How to complete this task: Set down each line of the material that follows, exactly, with no pictures.

==== Data

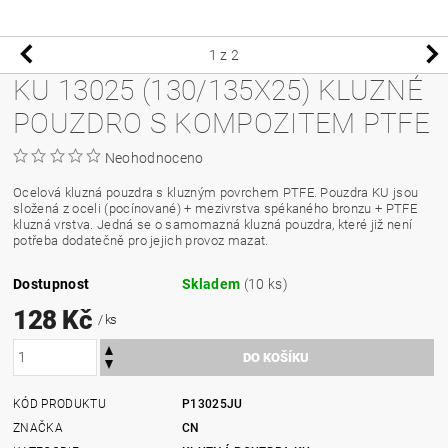
1
z 2
KU 13025 (130/135X25) KLUZNÉ
POUZDRO S KOMPOZITEM PTFE
Neohodnoceno
Ocelová kluzná pouzdra s kluzným povrchem PTFE. Pouzdra KU jsou
složená z oceli (pocínované) + mezivrstva spékaného bronzu + PTFE
kluzná vrstva. Jedná se o samomazná kluzná pouzdra, které již není
potřeba dodatečně pro jejich provoz mazat.
Dostupnost
Skladem
(10 ks)
128 Kč
/ ks
KÓD PRODUKTU
P13025JU
ZNAČKA
CN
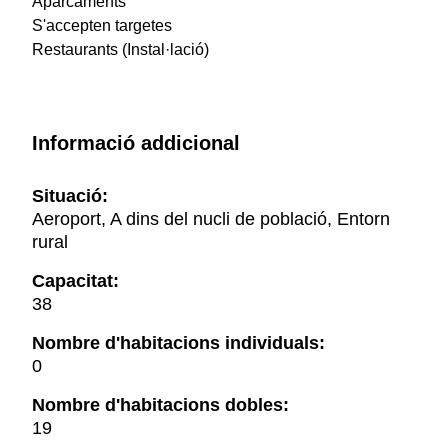
Aparcaments
S'accepten targetes
Restaurants (Instal·lació)
Informació addicional
Situació:
Aeroport, A dins del nucli de població, Entorn
rural
Capacitat:
38
Nombre d'habitacions individuals:
0
Nombre d'habitacions dobles:
19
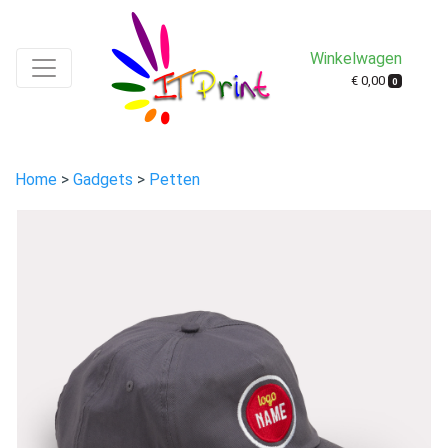
Winkelwagen
€ 0,00
0
Home
>
Gadgets
>
Petten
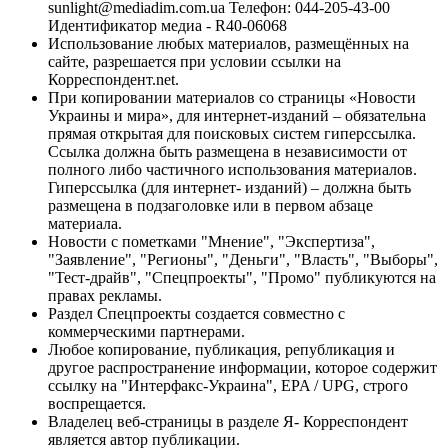
sunlight@mediadim.com.ua
Телефон: 044-205-43-00
Идентификатор медиа - R40-06068
Использование любых материалов, размещённых на
сайте, разрешается при условии ссылки на
Корреспондент.net.
При копировании материалов со страницы «Новости
Украины и мира», для интернет-изданий – обязательна
прямая открытая для поисковых систем гиперссылка.
Ссылка должна быть размещена в независимости от
полного либо частичного использования материалов.
Гиперссылка (для интернет- изданий) – должна быть
размещена в подзаголовке или в первом абзаце
материала.
Новости с пометками "Мнение", "Экспертиза",
"Заявление", "Регионы", "Деньги", "Власть", "Выборы",
"Тест-драйв", "Спецпроекты", "Промо" публикуются на
правах рекламы.
Раздел Спецпроекты создается совместно с
коммерческими партнерами.
Любое копирование, публикация, републикация и
другое распространение информации, которое содержит
ссылку на "Интерфакс-Украина", EPA / UPG, строго
воспрещается.
Владелец веб-страницы в разделе Я- Корреспондент
является автор публикации.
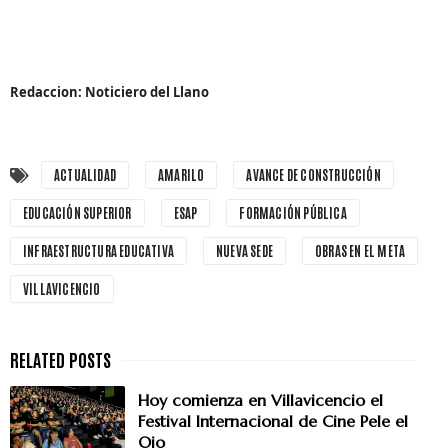
Redaccion: Noticiero del Llano
ACTUALIDAD
AMARILO
AVANCE DE CONSTRUCCIÓN
EDUCACIÓN SUPERIOR
ESAP
FORMACIÓN PÚBLICA
INFRAESTRUCTURA EDUCATIVA
NUEVA SEDE
OBRAS EN EL META
VILLAVICENCIO
Hoy comienza en Villavicencio el
Festival Internacional de Cine Pele el
Ojo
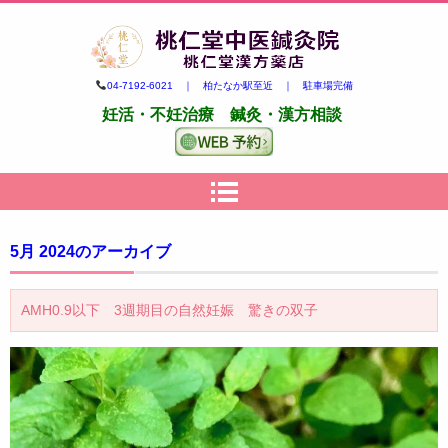
柏市の妊活・不妊治療専門 鍼
04-7192-6021 ｜ 柏たなか駅至近 ｜ 駐車場完備
灸・漢方｜桃仁堂中医鍼灸院・
妊活・不妊治療 鍼灸・漢方相談
桃仁堂漢方薬店
5月 2024
のアーカイブ
AMH0.9以下 3週期目の自然妊娠 驚きの双子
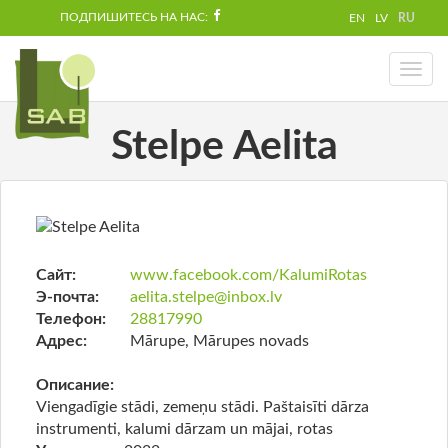
ПОДПИШИТЕСЬ НА НАС:
EN
LV
RU
Toggl
naviga
Stelpe Aelita
Сайт:
www.facebook.com/KalumiRotas
Э-почта:
aelita.stelpe@inbox.lv
Телефон:
28817990
Адрес:
Mārupe, Mārupes novads
Описание:
Viengadīgie stādi, zemeņu stādi. Paštaisīti dārza
instrumenti, kalumi dārzam un mājai, rotas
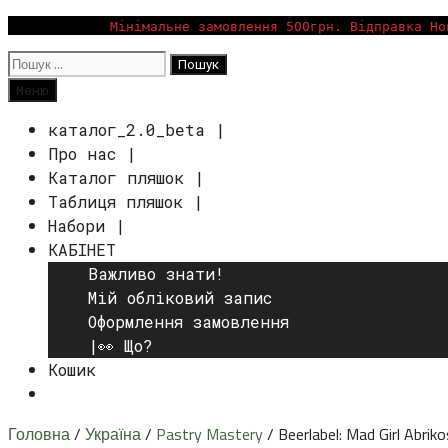
Перейти
Мінімальне замовлення 500грн. Відправка Но
до
Пошук:
вмісту
Пошук
Меню
каталог_2.0_beta |
Про нас |
Каталог пляшок |
Таблиця пляшок |
Набори |
КАБІНЕТ
Важливо знати!
Мій обліковий запис
Оформлення замовлення
|👀 Що?
Кошик
Пошук
Головна
/
Україна
/
Pastry Mastery
/ Beerlabel: Mad Girl Abri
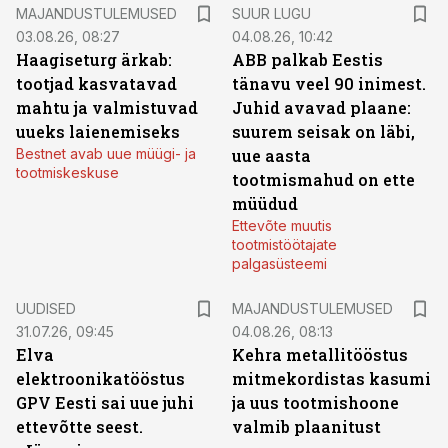
MAJANDUSTULEMUSED
SUUR LUGU
03.08.26, 08:27
04.08.26, 10:42
Haagiseturg ärkab:
ABB palkab Eestis
tootjad kasvatavad
tänavu veel 90 inimest.
mahtu ja valmistuvad
Juhid avavad plaane:
uueks laienemiseks
suurem seisak on läbi,
Bestnet avab uue müügi- ja
uue aasta
tootmiskeskuse
tootmismahud on ette
müüdud
Ettevõte muutis
tootmistöötajate
palgasüsteemi
UUDISED
MAJANDUSTULEMUSED
31.07.26, 09:45
04.08.26, 08:13
Elva
Kehra metallitööstus
elektroonikatööstus
mitmekordistas kasumi
GPV Eesti sai uue juhi
ja uus tootmishoone
ettevõtte seest.
valmib plaanitust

========

Your response:
1
z 2
KU 13025 (130/135X25) KLUZNÉ
POUZDRO S KOMPOZITEM PTFE
Neohodnoceno
Ocelová kluzná pouzdra s kluzným povrchem PTFE. Pouzdra KU jsou
složená z oceli (pocínované) + mezivrstva spékaného bronzu + PTFE
kluzná vrstva. Jedná se o samomazná kluzná pouzdra, které již není
potřeba dodatečně pro jejich provoz mazat.
Dostupnost
Skladem
(10 ks)
128 Kč
/ ks
KÓD PRODUKTU
P13025JU
ZNAČKA
CN
Aparcaments
S'accepten targetes
Restaurants (Instal·lació)
Informació addicional
Situació:
Aeroport, A dins del nucli de població, Entorn
rural
Capacitat:
38
Nombre d'habitacions individuals:
0
Nombre d'habitacions dobles:
19
Winkelwagen
€ 0,00
0
Home
>
Gadgets
>
Petten
sunlight@mediadim.com.ua
Телефон: 044-205-43-00
Идентификатор медиа - R40-06068
Использование любых материалов, размещённых на
сайте, разрешается при условии ссылки на
Корреспондент.net.
При копировании материалов со страницы «Новости
Украины и мира», для интернет-изданий – обязательна
прямая открытая для поисковых систем гиперссылка.
Ссылка должна быть размещена в независимости от
полного либо частичного использования материалов.
Гиперссылка (для интернет- изданий) – должна быть
размещена в подзаголовке или в первом абзаце
материала.
Новости с пометками "Мнение", "Экспертиза",
"Заявление", "Регионы", "Деньги", "Власть", "Выборы",
"Тест-драйв", "Спецпроекты", "Промо" публикуются на
правах рекламы.
Раздел Спецпроекты создается совместно с
коммерческими партнерами.
Любое копирование, публикация, републикация и
другое распространение информации, которое содержит
ссылку на "Интерфакс-Украина", EPA / UPG, строго
воспрещается.
Владелец веб-страницы в разделе Я- Корреспондент
является автор публикации.
Redaccion: Noticiero del Llano
ACTUALIDAD
AMARILO
AVANCE DE CONSTRUCCIÓN
EDUCACIÓN SUPERIOR
ESAP
FORMACIÓN PÚBLICA
INFRAESTRUCTURA EDUCATIVA
NUEVA SEDE
OBRAS EN EL META
VILLAVICENCIO
Hoy comienza en Villavicencio el
Festival Internacional de Cine Pele el
Ojo
柏市の妊活・不妊治療専門 鍼
04-7192-6021 ｜ 柏たなか駅至近 ｜ 駐車場完備
灸・漢方｜桃仁堂中医鍼灸院・
妊活・不妊治療 鍼灸・漢方相談
桃仁堂漢方薬店
5月 2024
のアーカイブ
AMH0.9以下 3週期目の自然妊娠 驚きの双子
ПОДПИШИТЕСЬ НА НАС:
EN
LV
RU
Toggl
naviga
Stelpe Aelita
Сайт:
www.facebook.com/KalumiRotas
Э-почта:
aelita.stelpe@inbox.lv
Телефон:
28817990
Адрес:
Mārupe, Mārupes novads
Описание:
Viengadīgie stādi, zemeņu stādi. Paštaisīti dārza
instrumenti, kalumi dārzam un mājai, rotas
Перейти
Мінімальне замовлення 500грн. Відправка Но
до
Пошук:
вмісту
Пошук
Меню
каталог_2.0_beta |
Про нас |
Каталог пляшок |
Таблиця пляшок |
Набори |
КАБІНЕТ
Важливо знати!
Мій обліковий запис
Оформлення замовлення
|👀 Що?
Кошик
Пошук
Головна
/
Україна
/
Pastry Mastery
/ Beerlabel: Mad Girl Abri
MAJANDUSTULEMUSED
SUUR LUGU
03.08.26, 08:27
04.08.26, 10:42
Haagiseturg ärkab:
ABB palkab Eestis
tootjad kasvatavad
tänavu veel 90 inimest.
mahtu ja valmistuvad
Juhid avavad plaane:
uueks laienemiseks
suurem seisak on läbi,
Bestnet avab uue müügi- ja
uue aasta
tootmiskeskuse
tootmismahud on ette
müüdud
Ettevõte muutis
tootmistöötajate
palgasüsteemi
UUDISED
MAJANDUSTULEMUSED
31.07.26, 09:45
04.08.26, 08:13
Elva
Kehra metallitööstus
elektroonikatööstus
mitmekordistas kasumi
GPV Eesti sai uue juhi
ja uus tootmishoone
ettevõtte seest.
valmib plaanitust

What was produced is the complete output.